═════ Passage

Bob May

Biographical details
- Born: June 8, 1927 Sprague, Manitoba
- Died: July 20, 2014 (aged 87) Plymouth, Minnesota

Playing career
- 1949–1951: North Dakota
- Position: Defenceman

Coaching career (HC unless noted)
- 1954–1955: Wayzata High School
- 1955–1957: Roosevelt High School
- 1957–1959: North Dakota
- 1959–1960: Minneapolis Millers
- 1974–1981: Wayzata Checkers
- 1994–1996: Wayzata High School (girls)

Head coaching record
- Overall: 44–17–2 (college)
- Tournaments: 3–1

Accomplishments and honors

Championships
- 1958 WIHL Champion 1959 NCAA National Champion

Awards
- 1981 UND Athletic Hall of Fame 2002 UND Athletic Hall of Fame 2013 MGHCA Hall of Fame

= Bob May (ice hockey) =

Canadian ice hockey player and coach (1927–2014)

Robert H. May (June 8, 1927 – July 20, 2014) was a Canadian ice hockey player and coach most well known for his brief tenure at North Dakota where he won the program's first National Champion in 1959.

==Career==
May played for North Dakota for two seasons in the early 1950s and was named captain his final year. After graduating May turned to coaching, first leading Wayzata High School then Roosevelt High School before he was named as the bench boss for his alma mater. May was appointed coach of the Fighting Sioux when the university's president chose him instead of Ken Johannson, when the athletic directors were undecided.

May's first season brought incredible success as the Fighting Sioux won their first conference title and reached the 1958 NCAA Championship game. The WIHL was dissolved the following year, but that didn't stop May's team. They were once again invited to the tournament, bringing home the program's first national title.

May left the program to become the coach of the Minneapolis Millers for a year before he entered dental school. He became the team dentist for the Minnesota North Stars in 1968 and served in that capacity until 1983. In 1974 he became the coach of the newly formed Wayzata Checkers girls ice hockey team and led the team for its first seven seasons. In that time his team won a state title, three national titles and took first place in the 1979 Friendship Tournament held in Helsinki. Later in life he was brought back to Wayzata High School the second time to coach the first two seasons of the girls ice hockey team. He was able to help the squad to a conference championship in his second year.

══════════
═════ Study material

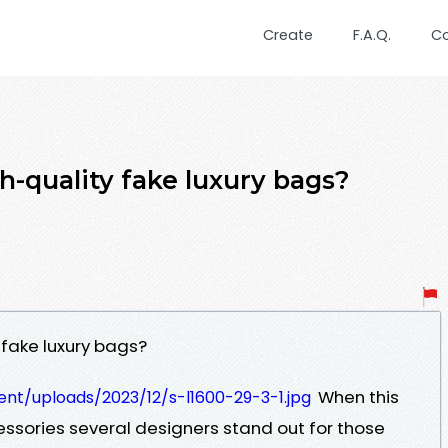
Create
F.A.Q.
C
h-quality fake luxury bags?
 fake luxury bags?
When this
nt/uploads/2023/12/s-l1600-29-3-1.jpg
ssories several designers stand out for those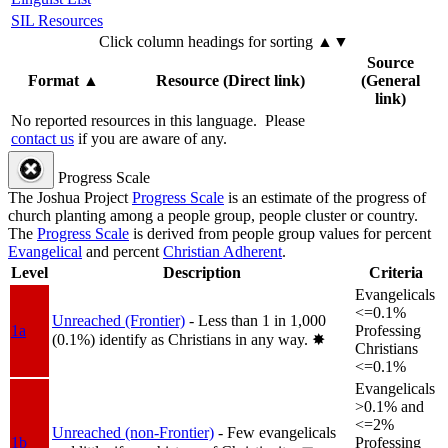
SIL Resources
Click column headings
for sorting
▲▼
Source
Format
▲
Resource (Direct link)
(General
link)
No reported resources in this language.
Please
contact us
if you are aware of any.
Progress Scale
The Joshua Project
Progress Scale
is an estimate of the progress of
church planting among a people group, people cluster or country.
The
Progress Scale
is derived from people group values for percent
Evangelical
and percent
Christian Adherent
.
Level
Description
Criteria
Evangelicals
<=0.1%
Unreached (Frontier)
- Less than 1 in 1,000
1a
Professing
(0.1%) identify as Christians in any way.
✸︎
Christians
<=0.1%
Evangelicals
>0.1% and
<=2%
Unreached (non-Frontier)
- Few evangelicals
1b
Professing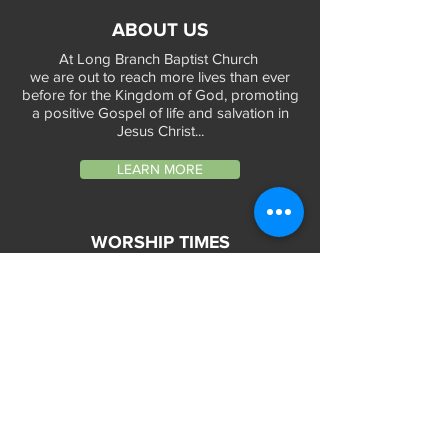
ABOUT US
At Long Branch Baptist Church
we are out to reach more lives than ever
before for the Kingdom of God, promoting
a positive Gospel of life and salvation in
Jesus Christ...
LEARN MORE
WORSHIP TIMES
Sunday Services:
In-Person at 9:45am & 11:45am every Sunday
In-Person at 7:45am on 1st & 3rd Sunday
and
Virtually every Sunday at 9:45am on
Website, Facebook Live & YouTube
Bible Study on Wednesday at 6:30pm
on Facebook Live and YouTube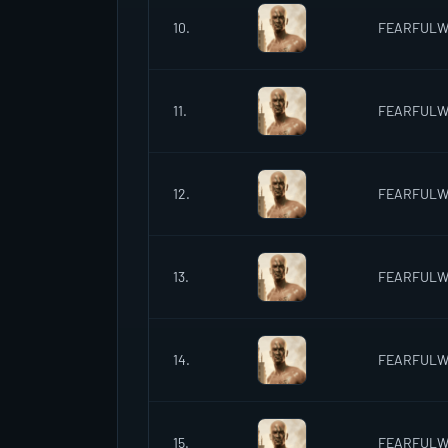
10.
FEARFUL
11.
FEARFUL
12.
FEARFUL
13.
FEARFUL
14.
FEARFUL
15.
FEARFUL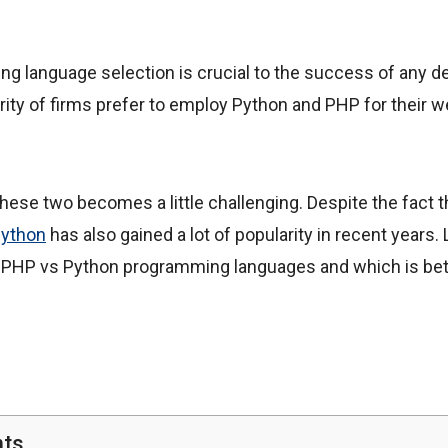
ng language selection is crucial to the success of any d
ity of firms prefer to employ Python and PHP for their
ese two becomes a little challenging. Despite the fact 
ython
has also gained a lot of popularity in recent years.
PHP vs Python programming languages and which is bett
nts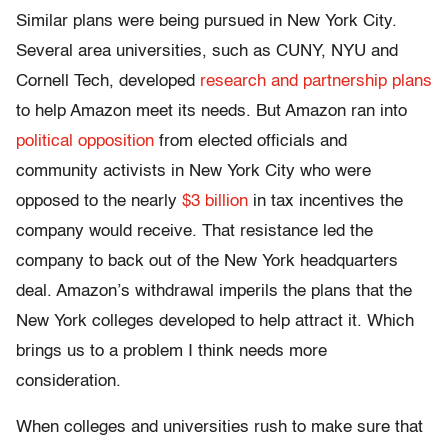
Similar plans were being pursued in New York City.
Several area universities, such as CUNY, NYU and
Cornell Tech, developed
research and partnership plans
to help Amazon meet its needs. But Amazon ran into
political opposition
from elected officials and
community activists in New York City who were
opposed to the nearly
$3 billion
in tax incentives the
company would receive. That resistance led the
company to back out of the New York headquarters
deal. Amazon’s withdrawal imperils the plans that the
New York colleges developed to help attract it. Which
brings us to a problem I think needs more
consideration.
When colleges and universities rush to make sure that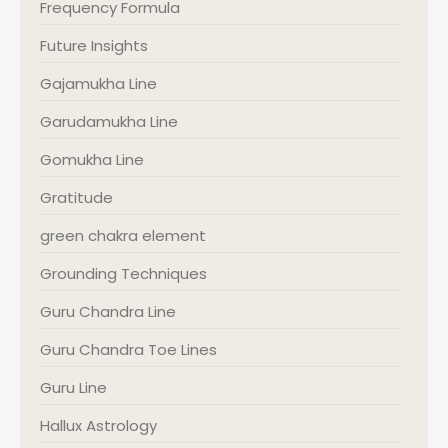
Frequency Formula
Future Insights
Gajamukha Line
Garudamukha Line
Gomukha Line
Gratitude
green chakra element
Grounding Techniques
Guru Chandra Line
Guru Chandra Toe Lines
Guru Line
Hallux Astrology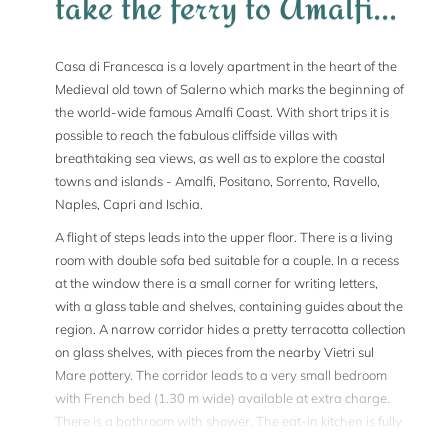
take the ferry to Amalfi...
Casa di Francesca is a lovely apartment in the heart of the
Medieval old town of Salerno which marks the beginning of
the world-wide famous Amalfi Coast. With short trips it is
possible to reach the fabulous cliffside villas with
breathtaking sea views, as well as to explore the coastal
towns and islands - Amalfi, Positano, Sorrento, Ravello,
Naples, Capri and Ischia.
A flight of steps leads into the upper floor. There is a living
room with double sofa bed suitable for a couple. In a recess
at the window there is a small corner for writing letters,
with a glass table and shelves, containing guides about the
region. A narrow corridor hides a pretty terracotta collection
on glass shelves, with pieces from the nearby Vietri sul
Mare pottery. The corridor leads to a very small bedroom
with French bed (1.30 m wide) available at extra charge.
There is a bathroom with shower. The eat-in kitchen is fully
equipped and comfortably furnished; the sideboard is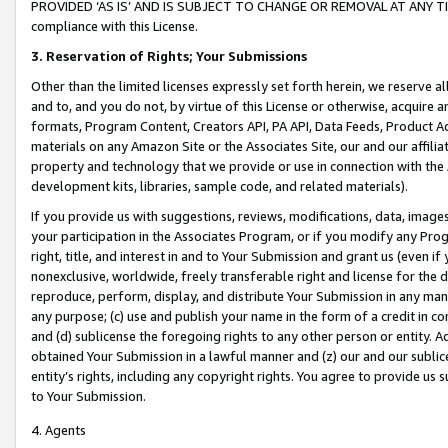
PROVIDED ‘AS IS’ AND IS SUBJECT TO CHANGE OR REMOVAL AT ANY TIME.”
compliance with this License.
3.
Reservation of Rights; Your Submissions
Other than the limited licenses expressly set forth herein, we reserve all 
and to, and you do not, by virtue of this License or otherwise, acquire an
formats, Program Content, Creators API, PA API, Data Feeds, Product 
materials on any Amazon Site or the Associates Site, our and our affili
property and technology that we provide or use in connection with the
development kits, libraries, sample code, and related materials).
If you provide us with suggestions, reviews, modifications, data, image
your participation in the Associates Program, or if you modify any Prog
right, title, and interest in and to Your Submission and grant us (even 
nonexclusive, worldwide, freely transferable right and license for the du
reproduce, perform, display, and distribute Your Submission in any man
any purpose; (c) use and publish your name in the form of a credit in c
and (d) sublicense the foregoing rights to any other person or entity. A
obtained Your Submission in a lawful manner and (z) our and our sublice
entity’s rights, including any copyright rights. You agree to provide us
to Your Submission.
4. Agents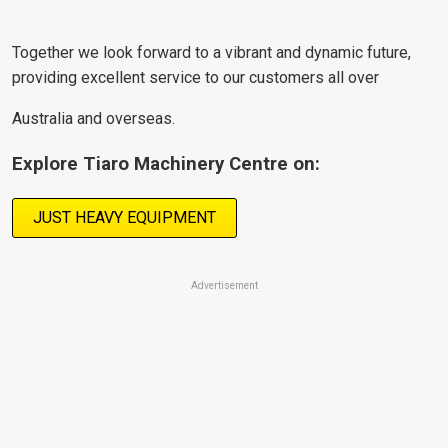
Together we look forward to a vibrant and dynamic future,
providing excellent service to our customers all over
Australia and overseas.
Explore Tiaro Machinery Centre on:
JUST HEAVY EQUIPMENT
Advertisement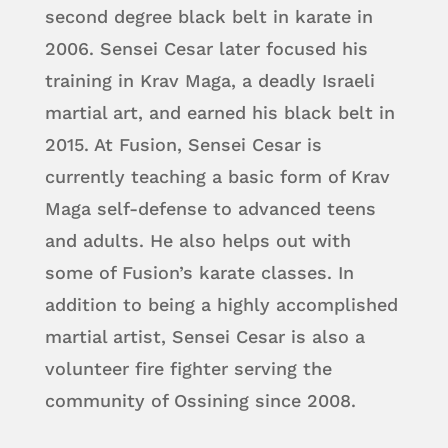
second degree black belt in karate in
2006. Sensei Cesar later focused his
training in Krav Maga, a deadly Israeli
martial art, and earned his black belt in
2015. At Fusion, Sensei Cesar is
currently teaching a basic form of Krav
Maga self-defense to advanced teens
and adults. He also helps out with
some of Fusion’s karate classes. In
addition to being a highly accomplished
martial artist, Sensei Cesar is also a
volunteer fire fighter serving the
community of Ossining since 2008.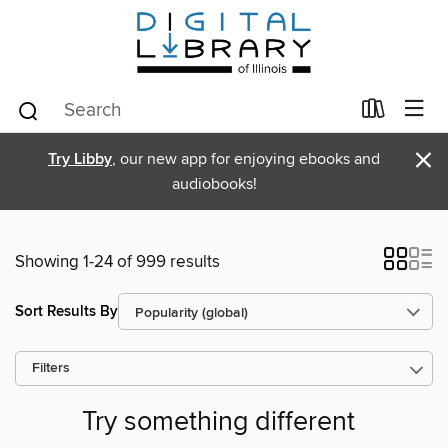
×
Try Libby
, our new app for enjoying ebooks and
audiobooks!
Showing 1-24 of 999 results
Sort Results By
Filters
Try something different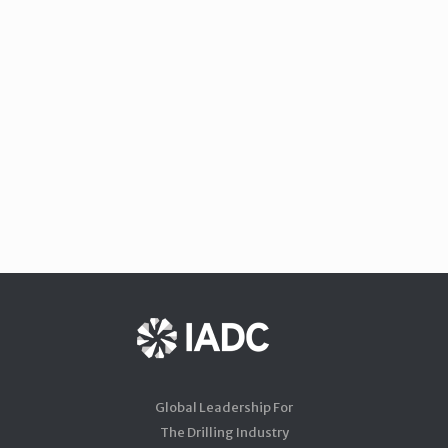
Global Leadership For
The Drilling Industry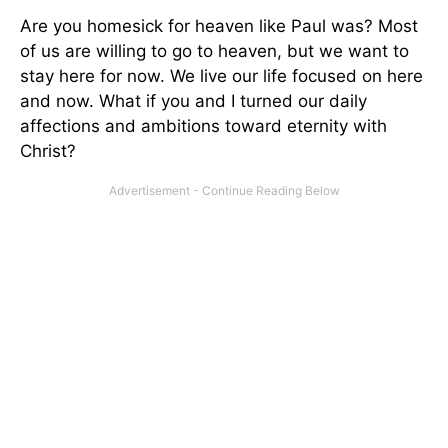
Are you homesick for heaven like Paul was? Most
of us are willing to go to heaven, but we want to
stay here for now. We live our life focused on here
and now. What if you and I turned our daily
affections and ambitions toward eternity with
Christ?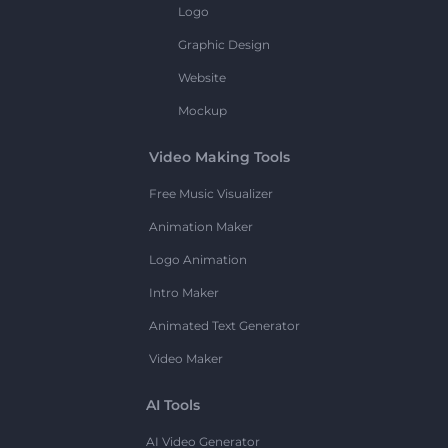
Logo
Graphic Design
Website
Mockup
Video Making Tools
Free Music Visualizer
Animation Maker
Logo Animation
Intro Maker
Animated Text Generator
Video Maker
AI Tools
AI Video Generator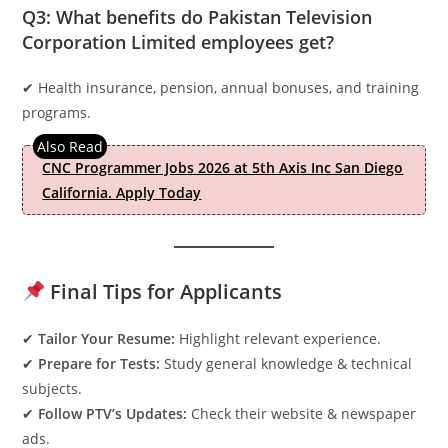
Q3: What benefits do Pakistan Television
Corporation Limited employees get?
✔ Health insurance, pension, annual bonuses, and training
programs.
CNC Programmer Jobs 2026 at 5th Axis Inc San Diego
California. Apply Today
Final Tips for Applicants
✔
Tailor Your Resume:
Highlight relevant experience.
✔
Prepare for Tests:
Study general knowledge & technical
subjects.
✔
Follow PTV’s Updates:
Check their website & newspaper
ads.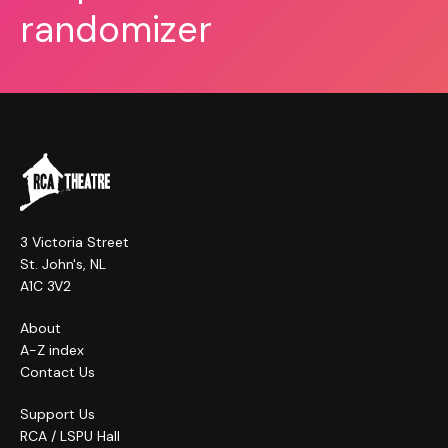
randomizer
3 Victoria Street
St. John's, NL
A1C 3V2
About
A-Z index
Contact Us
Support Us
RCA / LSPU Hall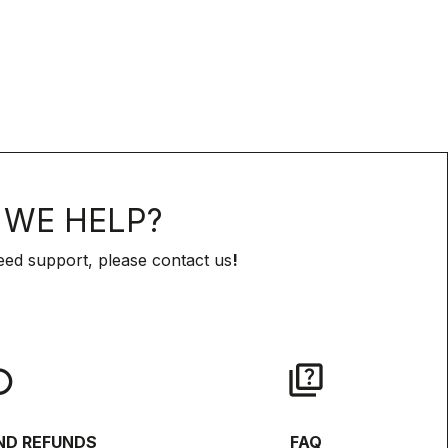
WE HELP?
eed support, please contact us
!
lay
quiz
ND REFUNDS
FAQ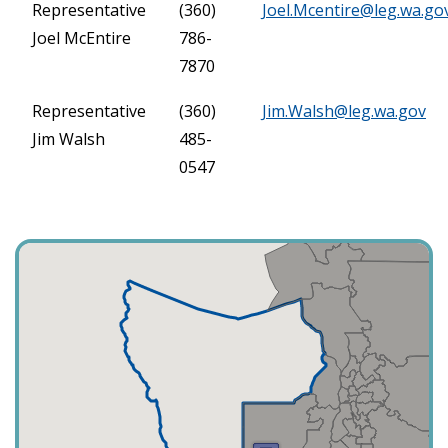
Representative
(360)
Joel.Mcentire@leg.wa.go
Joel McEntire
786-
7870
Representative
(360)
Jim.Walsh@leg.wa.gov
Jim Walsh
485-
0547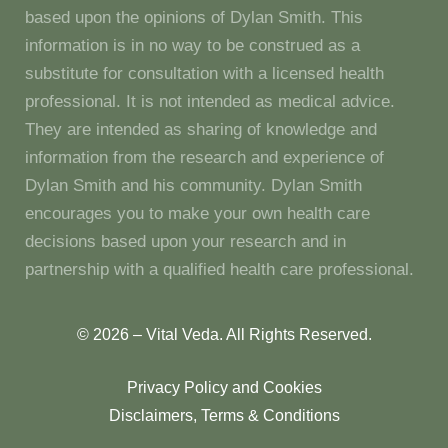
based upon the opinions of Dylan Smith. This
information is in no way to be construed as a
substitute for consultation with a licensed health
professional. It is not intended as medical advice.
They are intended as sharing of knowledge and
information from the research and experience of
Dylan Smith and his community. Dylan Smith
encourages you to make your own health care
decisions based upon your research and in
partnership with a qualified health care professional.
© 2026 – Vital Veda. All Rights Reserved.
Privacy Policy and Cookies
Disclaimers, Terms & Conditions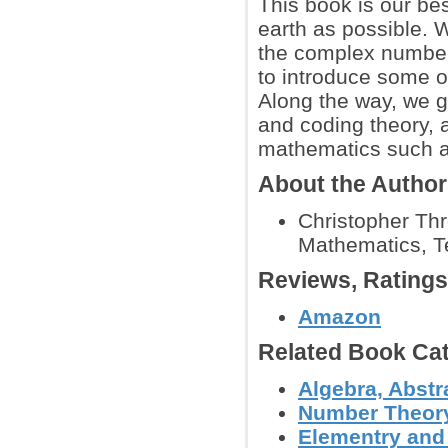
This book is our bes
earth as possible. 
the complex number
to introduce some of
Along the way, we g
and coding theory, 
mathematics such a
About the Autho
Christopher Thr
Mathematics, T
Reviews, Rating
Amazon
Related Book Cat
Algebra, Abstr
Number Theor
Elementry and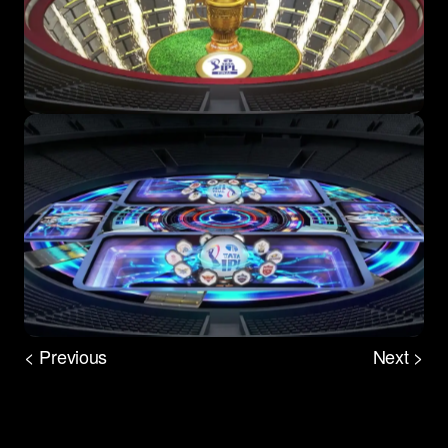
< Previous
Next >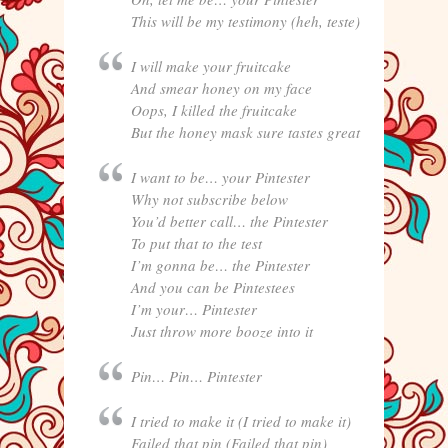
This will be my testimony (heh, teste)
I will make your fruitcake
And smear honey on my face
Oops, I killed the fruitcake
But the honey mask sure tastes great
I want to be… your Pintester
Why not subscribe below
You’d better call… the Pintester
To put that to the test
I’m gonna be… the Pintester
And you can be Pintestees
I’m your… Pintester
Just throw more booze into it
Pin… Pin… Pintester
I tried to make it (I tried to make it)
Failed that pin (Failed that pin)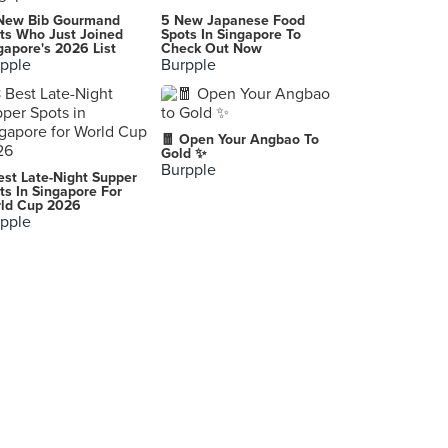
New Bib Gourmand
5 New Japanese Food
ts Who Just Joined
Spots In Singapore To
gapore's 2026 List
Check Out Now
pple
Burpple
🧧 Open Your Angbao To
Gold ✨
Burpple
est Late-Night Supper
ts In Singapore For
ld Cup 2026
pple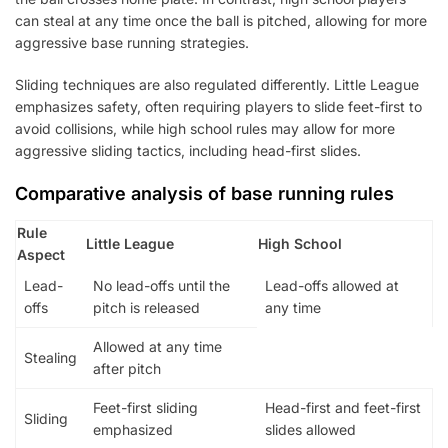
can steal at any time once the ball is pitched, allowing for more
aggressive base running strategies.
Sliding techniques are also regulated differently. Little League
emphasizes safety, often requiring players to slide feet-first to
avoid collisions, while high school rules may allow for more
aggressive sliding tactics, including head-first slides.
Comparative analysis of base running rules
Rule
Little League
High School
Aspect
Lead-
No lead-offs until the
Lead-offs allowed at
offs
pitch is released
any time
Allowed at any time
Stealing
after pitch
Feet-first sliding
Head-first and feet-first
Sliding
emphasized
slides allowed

══════════

* _Required work_
(1) In the Bob May article, which team did May serve as team dentist for?
(2) Repeat the part of the Bob May article starting with "May's first season" and going on through "first national title.".
(3) Write the next part of the Bob May article, picking up after its final sentence.

* _Task-by-task answers_
(1) The Minnesota North Stars.

(2)
May's first season brought incredible success as the Fighting Sioux won their first conference title and reached the 1958 NCAA Championship game. The WIHL was dissolved the following year, but that didn't stop May's team. They were once again invited to the tournament, bringing home the program's first national title.

(3)
Dr. Bob May served in the Army, reaching the rank of colonel. Over the course of his life May wrote four books, including; "The Hockey Drill Book," "The Hockey Road: From High School, to College, to Pro," and "Girls Hockey in Minnesota; Where To Go From Here?". May was twice inducted into the North Dakota Athletic Hall of Fame, in 1981 as an individual and in 2002 as part of the championship team. He was also a charter member of the MGHCA Hall of Fame in 2013.

==Personal life==
Bob May died in 2014 at the age of 87 from pulmonary fibrosis. He was survived by his wife Beverley and their daughters Jan and Cathy.

==Head coaching record==
===College===

Record table
Season: Team; Overall; Conference; Standing; Postseason
North Dakota Fighting Sioux (WIHL) (1957–1958)
1957–58: North Dakota; 24–7–1; 15–5–0; t-1st; NCAA Runner-Up
North Dakota:: 24–7–1; 15–5–0
North Dakota Fighting Sioux Independent (1958–1959)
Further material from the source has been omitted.